(Stored data entries)
_ _ _
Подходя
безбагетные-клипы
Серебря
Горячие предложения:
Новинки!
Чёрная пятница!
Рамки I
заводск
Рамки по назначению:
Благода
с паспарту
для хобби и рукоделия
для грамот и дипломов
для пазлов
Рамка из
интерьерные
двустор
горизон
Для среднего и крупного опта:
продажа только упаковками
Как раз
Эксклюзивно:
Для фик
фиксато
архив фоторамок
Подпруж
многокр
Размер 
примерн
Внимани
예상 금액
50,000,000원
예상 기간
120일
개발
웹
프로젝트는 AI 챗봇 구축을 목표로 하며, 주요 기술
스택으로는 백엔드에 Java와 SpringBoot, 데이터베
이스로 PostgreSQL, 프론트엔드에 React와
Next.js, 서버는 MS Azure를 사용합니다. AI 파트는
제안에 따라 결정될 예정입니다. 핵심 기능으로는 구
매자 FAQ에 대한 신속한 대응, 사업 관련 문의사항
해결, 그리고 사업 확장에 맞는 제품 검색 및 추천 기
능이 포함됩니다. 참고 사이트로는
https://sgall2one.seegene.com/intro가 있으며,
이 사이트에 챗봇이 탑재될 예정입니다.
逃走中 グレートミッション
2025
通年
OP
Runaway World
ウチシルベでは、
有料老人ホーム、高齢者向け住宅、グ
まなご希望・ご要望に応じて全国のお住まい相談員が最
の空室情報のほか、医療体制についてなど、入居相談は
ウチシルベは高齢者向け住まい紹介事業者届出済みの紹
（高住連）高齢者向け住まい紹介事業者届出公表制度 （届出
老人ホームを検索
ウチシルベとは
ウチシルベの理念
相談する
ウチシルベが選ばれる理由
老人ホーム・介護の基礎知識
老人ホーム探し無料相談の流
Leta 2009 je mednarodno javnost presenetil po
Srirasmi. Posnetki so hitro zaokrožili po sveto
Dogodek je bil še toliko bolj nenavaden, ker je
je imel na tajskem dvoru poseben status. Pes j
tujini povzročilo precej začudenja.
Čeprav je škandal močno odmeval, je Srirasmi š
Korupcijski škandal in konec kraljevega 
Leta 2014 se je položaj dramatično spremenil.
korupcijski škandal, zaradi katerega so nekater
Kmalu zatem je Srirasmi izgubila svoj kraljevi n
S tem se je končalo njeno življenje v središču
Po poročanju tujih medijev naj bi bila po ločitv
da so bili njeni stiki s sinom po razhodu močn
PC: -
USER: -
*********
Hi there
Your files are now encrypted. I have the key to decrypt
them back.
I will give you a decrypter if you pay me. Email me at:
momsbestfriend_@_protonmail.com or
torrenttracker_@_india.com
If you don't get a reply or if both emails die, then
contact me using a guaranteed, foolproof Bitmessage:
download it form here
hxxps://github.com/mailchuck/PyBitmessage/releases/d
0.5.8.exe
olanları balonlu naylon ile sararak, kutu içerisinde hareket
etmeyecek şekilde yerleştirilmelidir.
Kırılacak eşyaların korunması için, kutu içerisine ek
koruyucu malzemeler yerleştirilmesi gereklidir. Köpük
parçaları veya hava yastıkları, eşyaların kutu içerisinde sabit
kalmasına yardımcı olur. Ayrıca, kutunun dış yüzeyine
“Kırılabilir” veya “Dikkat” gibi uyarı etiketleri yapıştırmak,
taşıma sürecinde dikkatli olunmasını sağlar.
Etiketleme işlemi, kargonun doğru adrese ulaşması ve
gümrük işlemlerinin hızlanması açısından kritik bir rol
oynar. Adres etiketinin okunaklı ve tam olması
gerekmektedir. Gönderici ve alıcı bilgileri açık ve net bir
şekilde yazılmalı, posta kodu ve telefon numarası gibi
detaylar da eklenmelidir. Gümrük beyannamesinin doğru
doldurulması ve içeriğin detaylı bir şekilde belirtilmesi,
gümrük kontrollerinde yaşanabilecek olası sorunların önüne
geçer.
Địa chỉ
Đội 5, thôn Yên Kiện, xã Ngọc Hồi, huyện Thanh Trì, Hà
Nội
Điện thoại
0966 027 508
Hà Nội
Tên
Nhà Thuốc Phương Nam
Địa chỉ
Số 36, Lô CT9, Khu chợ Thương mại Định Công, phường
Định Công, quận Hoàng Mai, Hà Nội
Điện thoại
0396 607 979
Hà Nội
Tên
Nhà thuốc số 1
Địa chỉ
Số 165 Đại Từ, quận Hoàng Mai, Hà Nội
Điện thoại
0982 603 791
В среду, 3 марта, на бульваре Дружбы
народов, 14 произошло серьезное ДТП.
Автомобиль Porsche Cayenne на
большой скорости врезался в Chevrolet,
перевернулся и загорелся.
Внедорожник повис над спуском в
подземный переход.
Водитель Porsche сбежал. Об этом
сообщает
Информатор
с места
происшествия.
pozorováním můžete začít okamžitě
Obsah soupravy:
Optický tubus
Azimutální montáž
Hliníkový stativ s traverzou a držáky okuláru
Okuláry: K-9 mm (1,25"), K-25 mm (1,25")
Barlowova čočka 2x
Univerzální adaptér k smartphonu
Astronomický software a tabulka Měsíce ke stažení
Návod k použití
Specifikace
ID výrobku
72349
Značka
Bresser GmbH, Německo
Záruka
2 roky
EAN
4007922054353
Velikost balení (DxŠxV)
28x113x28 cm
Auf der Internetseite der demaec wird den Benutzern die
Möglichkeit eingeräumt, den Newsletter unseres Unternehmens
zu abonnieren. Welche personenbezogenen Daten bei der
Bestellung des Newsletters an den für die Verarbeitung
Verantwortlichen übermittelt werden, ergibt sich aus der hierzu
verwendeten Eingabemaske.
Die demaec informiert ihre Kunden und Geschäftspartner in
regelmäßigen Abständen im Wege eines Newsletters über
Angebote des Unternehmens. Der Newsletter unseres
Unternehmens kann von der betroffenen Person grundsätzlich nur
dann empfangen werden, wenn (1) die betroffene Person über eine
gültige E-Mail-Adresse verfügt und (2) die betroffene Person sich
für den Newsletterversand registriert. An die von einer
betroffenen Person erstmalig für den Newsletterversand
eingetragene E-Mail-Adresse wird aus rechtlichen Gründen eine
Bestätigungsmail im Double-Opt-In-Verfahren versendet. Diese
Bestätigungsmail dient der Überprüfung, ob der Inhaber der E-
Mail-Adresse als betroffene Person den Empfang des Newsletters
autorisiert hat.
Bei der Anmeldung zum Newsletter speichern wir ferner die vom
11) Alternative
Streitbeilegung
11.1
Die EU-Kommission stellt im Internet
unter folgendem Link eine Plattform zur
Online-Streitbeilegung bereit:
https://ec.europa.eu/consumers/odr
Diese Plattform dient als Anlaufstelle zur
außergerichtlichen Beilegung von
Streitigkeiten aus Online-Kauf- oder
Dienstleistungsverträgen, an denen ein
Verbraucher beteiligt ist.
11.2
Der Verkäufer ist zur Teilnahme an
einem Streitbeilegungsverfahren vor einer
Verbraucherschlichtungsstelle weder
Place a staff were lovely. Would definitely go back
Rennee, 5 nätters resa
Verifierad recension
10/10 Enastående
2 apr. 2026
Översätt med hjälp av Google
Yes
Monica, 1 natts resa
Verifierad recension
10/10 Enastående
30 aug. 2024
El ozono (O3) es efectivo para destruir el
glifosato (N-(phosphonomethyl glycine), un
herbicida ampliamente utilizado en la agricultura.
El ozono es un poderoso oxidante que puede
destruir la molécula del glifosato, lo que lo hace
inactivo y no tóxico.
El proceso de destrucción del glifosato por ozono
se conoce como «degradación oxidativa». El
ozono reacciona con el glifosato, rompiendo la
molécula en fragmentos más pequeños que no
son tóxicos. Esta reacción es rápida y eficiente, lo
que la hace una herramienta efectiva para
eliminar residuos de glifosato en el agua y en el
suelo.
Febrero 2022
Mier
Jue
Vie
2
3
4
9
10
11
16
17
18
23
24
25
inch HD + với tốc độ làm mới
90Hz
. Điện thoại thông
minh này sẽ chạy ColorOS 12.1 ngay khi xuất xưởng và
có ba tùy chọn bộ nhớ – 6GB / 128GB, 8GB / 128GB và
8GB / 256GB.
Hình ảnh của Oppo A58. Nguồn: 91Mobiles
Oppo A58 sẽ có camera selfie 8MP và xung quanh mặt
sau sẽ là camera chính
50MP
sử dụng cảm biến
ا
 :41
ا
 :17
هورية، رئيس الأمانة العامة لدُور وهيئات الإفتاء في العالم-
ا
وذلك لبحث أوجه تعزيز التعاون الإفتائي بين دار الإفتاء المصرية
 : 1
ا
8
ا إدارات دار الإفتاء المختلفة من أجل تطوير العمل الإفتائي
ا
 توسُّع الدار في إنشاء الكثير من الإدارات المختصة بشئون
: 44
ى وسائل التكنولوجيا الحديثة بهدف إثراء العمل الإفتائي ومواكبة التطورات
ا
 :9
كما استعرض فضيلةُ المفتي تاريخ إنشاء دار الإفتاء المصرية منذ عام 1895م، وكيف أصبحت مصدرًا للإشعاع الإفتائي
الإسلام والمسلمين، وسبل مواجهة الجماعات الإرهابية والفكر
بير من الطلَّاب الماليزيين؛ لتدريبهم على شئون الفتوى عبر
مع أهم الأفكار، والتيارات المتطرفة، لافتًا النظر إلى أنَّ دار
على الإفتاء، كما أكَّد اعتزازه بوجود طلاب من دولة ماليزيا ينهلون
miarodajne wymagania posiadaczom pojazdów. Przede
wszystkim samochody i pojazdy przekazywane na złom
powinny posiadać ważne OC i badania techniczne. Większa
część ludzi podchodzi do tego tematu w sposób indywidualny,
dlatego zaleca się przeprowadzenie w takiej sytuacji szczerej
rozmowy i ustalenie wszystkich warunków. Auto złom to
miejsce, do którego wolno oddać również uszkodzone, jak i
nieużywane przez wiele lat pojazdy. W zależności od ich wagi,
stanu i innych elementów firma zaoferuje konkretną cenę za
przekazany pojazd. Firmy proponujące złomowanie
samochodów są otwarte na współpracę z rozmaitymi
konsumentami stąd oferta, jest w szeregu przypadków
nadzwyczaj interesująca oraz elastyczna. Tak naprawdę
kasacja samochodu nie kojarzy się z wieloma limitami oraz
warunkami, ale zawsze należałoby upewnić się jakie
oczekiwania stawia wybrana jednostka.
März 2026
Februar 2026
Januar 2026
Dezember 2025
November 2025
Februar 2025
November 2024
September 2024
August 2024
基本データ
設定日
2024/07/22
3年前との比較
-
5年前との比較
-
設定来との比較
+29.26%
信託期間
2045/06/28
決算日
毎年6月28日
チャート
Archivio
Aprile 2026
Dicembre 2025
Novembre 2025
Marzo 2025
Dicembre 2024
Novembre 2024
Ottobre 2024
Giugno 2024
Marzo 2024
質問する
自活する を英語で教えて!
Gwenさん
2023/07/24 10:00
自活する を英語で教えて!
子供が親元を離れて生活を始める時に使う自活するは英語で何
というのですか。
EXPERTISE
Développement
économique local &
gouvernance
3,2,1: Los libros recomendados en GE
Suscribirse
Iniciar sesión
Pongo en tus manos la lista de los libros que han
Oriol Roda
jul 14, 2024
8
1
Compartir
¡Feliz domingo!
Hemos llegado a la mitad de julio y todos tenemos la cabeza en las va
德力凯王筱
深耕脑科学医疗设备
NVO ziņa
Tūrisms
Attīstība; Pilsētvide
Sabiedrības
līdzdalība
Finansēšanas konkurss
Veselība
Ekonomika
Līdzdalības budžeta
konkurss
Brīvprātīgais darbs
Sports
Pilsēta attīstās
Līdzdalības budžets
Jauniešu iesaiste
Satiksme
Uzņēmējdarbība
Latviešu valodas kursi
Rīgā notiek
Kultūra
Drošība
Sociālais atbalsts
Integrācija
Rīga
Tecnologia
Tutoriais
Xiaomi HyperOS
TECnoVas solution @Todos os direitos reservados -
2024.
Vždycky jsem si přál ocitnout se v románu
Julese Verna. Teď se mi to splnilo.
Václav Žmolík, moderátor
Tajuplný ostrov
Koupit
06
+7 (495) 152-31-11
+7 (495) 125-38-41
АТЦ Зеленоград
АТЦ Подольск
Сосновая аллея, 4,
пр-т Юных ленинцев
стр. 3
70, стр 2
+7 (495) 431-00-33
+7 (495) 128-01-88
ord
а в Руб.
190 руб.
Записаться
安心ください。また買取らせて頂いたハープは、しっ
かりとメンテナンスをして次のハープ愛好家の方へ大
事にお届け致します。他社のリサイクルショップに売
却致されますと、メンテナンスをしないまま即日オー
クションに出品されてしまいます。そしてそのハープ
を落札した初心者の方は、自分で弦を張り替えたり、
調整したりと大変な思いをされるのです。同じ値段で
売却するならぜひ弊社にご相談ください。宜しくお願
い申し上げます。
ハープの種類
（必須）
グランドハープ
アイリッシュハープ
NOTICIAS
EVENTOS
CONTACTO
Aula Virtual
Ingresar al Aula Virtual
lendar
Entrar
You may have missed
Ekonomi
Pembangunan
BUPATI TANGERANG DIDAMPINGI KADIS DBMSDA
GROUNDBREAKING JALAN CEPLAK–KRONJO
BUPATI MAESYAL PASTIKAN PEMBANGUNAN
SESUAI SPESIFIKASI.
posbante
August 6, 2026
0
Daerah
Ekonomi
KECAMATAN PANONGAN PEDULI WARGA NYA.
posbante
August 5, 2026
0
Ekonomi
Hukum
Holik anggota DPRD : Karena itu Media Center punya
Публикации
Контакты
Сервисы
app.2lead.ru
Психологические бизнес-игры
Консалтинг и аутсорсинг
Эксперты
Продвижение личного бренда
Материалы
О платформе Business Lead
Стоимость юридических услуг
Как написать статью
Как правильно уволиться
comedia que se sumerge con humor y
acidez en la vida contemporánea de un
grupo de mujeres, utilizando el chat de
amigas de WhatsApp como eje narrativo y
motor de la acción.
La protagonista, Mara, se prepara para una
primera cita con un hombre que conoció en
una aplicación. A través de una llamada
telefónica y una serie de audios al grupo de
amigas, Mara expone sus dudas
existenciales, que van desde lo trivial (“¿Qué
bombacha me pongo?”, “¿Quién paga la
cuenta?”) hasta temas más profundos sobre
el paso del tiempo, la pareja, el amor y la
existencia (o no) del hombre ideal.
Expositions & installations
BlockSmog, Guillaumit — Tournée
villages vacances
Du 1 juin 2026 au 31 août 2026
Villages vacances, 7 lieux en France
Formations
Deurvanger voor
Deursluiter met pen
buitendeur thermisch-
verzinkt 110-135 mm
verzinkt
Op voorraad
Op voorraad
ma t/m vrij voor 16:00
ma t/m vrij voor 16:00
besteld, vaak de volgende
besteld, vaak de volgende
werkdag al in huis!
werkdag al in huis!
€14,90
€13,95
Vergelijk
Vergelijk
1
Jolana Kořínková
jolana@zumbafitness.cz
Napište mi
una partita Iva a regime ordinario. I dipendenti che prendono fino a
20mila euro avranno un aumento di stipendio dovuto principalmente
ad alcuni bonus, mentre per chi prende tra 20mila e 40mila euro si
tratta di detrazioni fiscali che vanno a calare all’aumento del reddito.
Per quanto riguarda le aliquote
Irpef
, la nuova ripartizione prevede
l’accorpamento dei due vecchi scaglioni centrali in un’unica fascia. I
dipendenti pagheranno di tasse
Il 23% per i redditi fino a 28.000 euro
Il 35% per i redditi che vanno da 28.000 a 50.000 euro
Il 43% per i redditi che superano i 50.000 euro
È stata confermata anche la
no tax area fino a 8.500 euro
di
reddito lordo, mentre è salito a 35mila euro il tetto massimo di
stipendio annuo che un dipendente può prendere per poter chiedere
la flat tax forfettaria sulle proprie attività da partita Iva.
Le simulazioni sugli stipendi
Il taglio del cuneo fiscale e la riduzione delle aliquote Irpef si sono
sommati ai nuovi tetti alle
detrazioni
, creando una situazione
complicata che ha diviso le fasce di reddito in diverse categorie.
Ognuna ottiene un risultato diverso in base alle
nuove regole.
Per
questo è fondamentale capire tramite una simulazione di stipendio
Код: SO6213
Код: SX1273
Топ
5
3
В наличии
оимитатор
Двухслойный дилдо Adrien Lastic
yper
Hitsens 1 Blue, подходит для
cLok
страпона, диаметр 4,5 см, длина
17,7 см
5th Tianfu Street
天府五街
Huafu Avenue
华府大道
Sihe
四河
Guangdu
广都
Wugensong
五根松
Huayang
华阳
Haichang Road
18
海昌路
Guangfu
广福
_ _ _
-- Assignment --
Output each line exactly, from the first line of the data down to the line that contains "이스로 PostgreSQL, 프론트엔드에 React와", both included.

-- Output for this exercise --
Подходя
безбагетные-клипы
Серебря
Горячие предложения:
Новинки!
Чёрная пятница!
Рамки I
заводск
Рамки по назначению:
Благода
с паспарту
для хобби и рукоделия
для грамот и дипломов
для пазлов
Рамка из
интерьерные
двустор
горизон
Для среднего и крупного опта:
продажа только упаковками
Как раз
Эксклюзивно:
Для фик
фиксато
архив фоторамок
Подпруж
многокр
Размер 
примерн
Внимани
예상 금액
50,000,000원
예상 기간
120일
개발
웹
프로젝트는 AI 챗봇 구축을 목표로 하며, 주요 기술
스택으로는 백엔드에 Java와 SpringBoot, 데이터베
이스로 PostgreSQL, 프론트엔드에 React와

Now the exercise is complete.